Villagers interviewed by Radio VOP claimed girl children below the age of 18 years were being married off to elderly men, mostly foreigners from neighbouring South Africa in order to get money to buy food.
“The situation is dire our children will perish if we do not get help from our government and humanitarian aid groups in the country. Peoples are using desperate means of getting grain to feed their families like trading their daughters which is so bad considering the children rights as most of these young girls will be below the age of 18,” said Thomas Chauke from Old Boli.
Health officials in Chikombedzi told VOP during a visit over the weekend that the children died of malnutrition and kwashiorkor as availability of food in the district continued to be a nightmare to the majority of villagers who had a poor harvest due to low rainfall received last agricultural season.
A senior nurse at Chikombedzi General Hospital said the children below the age of 10 were admitted after they began to show signs of malnutrition and lost their lives as the hospital was facing a severe crisis of drugs and food shortages.
“Hunger situation here is getting worse, we have lost human lives of minors over the past week due to starvation related diseases and we are likely to lose more if government does not intervene immediately,” said Alice Hlalangani nurse at the hospital.
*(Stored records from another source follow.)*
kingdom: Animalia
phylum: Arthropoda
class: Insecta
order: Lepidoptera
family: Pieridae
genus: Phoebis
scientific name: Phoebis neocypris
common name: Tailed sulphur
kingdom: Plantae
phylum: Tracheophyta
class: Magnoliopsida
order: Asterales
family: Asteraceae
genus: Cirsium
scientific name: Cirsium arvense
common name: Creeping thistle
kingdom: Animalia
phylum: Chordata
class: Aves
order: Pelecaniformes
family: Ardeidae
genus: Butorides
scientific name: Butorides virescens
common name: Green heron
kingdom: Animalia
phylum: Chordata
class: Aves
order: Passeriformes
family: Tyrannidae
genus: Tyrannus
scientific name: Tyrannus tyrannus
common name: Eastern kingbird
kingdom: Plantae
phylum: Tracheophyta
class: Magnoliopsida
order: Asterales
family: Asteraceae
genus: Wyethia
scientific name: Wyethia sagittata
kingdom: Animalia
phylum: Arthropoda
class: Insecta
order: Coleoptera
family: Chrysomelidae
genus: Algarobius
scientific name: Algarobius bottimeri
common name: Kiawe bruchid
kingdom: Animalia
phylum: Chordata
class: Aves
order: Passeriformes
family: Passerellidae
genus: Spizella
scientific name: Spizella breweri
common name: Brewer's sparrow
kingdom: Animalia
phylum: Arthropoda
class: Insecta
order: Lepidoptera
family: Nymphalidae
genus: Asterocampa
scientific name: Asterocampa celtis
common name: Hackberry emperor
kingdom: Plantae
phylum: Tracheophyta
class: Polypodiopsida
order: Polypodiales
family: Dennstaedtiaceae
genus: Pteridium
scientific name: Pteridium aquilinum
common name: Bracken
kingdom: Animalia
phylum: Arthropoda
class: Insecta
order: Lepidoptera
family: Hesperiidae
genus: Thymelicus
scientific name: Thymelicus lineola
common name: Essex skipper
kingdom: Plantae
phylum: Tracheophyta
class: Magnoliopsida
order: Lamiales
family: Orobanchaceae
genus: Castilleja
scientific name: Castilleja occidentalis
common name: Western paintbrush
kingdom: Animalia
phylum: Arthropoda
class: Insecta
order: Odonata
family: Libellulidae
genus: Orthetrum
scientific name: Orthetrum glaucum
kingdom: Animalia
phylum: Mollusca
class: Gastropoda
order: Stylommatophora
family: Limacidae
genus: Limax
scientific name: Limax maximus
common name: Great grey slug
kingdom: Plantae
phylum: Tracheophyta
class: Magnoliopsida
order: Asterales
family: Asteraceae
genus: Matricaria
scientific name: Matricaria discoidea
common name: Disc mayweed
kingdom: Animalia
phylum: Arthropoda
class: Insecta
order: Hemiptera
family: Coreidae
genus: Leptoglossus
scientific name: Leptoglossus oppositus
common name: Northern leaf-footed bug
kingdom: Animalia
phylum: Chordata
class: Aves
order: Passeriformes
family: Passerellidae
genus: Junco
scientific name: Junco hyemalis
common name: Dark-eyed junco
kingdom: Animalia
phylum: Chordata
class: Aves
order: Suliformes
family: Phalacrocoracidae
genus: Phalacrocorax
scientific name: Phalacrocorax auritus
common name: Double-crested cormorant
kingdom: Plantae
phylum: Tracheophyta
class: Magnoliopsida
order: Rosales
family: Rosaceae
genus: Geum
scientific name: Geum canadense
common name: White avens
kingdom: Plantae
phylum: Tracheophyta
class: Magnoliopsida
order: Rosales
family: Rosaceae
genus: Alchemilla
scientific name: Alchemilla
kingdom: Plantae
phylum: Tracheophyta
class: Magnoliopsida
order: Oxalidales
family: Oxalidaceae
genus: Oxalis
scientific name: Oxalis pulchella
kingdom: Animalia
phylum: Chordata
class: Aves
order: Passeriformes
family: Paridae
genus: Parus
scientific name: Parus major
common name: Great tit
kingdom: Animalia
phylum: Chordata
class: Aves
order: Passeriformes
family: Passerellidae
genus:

She added that losing six children in a week was frightening.
Villagers said they were facing grain shortage to prepare the country’s staple food sadza for their families in order to survive.
Some said they were trading their cattle in exchange of some few bags of maize-meal but had since run out of livestock to give away.
Officials at the hospitals said a number of children were still admitted at the hospital and slow reaction of help could cost their lives and add to statistics of children dying of hunger.
Masvingo provincial medical director, Doctor Robert Madyiradima declined to comment on Monday stating that they were still investigating the causes of the death.